Vor ein paar Wochen hatte ich eine Anfrage von zwei Schülerinnen einer siebten Klasse einer Realschule. In Religion ist in der siebten Klasse Ordensleben auf dem Stundenplan. Und die beiden Freundinnen hatten den Auftrag, ein Referat zu erstellen und Anhand eines Beispiels eine Ordensgemeinschaft vorzustellen und daran zu erklären, was Ordensleben ist. Sie hatten meine Gemeinschaft im Internet gefunden, sich ziemlich gut belesen und dann angefragt. Nachdem es eine Weile wegen der technischen Modalitäten hin und her ging, haben wir dann doch ein Telefoninterview gemacht und ein Mädel hat die Fragen gestellt und die Freundin meine Antworten mitgeschrieben. Mir macht so etwas grundsätzlich viel Freude und diesmal war es noch viel interessanter, weil beide Mädchen nicht die geringste Idee hatten, was Klosterleben eigentlich ist.
Da sind die Fragen nochmal ganz anderer Art und ich muss versuchen, so einfach wie möglich zu antworten. Aber irgendwie hatte ich etwas falsch gemacht. Nachdem wir schon eine ganze Weile geplaudert hatten, haben sie mich dann gefragt: Machen Sie das mit dem Kloster in Ihrer Freizeit, also so wie Sport oder Musik oder sind Sie das Immer? Ich fand die Frage wunderbar und ich habe erzählt, dass ich das immer bin: Ordensfrau, in allem was ich denke und tue, in Arbeit und Freizeit, beim Beten und Essen und Spielen und so weiter.

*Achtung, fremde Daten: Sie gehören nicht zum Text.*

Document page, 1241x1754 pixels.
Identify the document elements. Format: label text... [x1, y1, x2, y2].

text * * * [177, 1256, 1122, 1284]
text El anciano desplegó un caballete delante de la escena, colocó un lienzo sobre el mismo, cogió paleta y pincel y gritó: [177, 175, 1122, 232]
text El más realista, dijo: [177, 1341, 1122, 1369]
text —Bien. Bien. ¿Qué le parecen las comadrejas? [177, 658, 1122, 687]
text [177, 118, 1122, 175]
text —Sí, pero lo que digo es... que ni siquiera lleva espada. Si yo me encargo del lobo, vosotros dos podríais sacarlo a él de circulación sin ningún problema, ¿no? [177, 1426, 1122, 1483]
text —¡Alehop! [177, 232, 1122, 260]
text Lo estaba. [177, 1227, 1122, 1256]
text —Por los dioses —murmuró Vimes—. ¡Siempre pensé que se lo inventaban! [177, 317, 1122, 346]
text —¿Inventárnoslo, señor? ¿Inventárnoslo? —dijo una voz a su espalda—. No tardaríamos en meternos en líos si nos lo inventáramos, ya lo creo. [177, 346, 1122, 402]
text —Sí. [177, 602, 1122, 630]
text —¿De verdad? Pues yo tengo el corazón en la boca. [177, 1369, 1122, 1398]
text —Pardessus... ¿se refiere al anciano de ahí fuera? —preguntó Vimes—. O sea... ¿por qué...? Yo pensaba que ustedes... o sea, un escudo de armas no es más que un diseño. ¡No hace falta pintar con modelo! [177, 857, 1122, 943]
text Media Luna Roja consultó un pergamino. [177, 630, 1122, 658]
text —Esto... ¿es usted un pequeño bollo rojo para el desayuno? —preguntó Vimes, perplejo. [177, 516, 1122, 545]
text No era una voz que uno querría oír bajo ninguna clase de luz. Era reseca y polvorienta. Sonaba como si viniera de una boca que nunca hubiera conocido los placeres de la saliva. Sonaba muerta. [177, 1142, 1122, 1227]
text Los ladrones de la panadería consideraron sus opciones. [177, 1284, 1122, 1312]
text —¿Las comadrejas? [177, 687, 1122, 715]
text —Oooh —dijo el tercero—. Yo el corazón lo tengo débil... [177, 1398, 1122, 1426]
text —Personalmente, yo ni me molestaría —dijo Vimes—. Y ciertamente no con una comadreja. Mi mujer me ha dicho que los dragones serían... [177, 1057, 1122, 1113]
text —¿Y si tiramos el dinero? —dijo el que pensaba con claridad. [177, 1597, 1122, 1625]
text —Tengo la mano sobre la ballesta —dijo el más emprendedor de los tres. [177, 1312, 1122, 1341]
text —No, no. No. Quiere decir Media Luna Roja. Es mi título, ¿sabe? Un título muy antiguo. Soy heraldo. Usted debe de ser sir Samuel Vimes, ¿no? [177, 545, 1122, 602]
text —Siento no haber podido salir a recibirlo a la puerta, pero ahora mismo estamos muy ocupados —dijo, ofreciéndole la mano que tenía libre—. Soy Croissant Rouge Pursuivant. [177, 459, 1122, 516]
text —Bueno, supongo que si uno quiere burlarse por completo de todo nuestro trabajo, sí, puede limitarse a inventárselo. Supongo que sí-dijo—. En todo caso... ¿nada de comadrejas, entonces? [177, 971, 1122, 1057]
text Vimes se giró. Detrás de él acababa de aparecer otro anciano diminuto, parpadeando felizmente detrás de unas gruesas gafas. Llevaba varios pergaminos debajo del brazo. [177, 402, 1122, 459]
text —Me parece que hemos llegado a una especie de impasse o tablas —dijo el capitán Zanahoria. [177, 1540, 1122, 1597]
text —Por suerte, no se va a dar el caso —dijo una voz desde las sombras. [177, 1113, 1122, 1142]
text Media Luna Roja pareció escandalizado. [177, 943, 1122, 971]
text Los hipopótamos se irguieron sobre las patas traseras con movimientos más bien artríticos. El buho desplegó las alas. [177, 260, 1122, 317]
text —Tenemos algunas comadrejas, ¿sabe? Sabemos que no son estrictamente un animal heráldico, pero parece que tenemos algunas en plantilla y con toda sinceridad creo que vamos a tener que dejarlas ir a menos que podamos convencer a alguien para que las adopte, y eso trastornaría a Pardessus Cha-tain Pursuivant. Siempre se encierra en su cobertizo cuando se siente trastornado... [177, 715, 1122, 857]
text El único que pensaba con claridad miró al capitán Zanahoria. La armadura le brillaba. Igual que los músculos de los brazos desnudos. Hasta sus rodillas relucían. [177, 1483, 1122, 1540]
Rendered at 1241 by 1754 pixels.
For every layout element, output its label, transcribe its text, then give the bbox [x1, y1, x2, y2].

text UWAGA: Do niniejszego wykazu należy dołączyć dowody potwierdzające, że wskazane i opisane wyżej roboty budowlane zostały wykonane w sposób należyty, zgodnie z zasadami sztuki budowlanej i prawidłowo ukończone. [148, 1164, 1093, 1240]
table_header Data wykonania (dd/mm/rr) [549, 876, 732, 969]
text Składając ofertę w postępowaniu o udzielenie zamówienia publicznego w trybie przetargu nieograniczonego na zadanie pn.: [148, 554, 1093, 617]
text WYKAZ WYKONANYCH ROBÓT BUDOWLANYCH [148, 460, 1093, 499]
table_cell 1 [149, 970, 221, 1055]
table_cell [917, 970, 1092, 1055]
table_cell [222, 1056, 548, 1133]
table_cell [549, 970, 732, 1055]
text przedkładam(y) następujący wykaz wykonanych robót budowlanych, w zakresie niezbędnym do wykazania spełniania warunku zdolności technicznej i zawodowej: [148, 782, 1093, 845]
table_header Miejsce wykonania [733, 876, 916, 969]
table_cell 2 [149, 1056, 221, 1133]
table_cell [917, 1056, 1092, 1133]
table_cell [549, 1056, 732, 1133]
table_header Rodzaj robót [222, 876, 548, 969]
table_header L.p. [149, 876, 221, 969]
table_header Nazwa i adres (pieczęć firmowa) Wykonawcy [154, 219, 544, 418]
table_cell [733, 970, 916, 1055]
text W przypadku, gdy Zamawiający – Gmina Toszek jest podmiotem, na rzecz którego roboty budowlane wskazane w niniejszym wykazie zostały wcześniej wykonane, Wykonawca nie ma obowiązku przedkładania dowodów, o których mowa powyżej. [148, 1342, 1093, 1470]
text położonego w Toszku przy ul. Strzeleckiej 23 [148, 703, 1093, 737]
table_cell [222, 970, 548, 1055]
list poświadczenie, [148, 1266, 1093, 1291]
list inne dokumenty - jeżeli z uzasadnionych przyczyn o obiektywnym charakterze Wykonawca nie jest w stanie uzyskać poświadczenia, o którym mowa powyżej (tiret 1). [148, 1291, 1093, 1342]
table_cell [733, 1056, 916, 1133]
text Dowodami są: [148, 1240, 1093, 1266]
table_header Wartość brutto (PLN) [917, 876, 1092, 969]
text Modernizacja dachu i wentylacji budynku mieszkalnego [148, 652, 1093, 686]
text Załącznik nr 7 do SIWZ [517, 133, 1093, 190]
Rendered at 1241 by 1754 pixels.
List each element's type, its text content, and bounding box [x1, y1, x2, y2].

Am anderen Ende der Leitung war es eine Weile still, weil es so viel zu schreiben gab und dann kam ganz professionell gefragt: Möchten Sie noch etwas sagen, was vielleicht noch wichtig wäre, um zu verstehen, was Sie machen? Ich hatte gefühlt drei Sekunden zum Nachdenken und habe dann gesagt: Das Wichtigste an dem, wie ich lebe und was ich tue, ist mein Glaube an Gott und daran, dass Jesus Christus auferstanden ist von den Toten. Wenn ich das nicht glauben würde, wäre die Art wie ich lebe, sinnlos. Sie haben sich bedankt und das Gespräch war zu Ende. Den ganzen Tag aber ist mir diese Frage und meine Antwort noch nachgegangen und ich hoffe sehr, dass die beiden Mädels vielleicht ein bisschen gespürt haben, warum ich so lebe und dass es allein Gott ist, der mich dazu bewegt.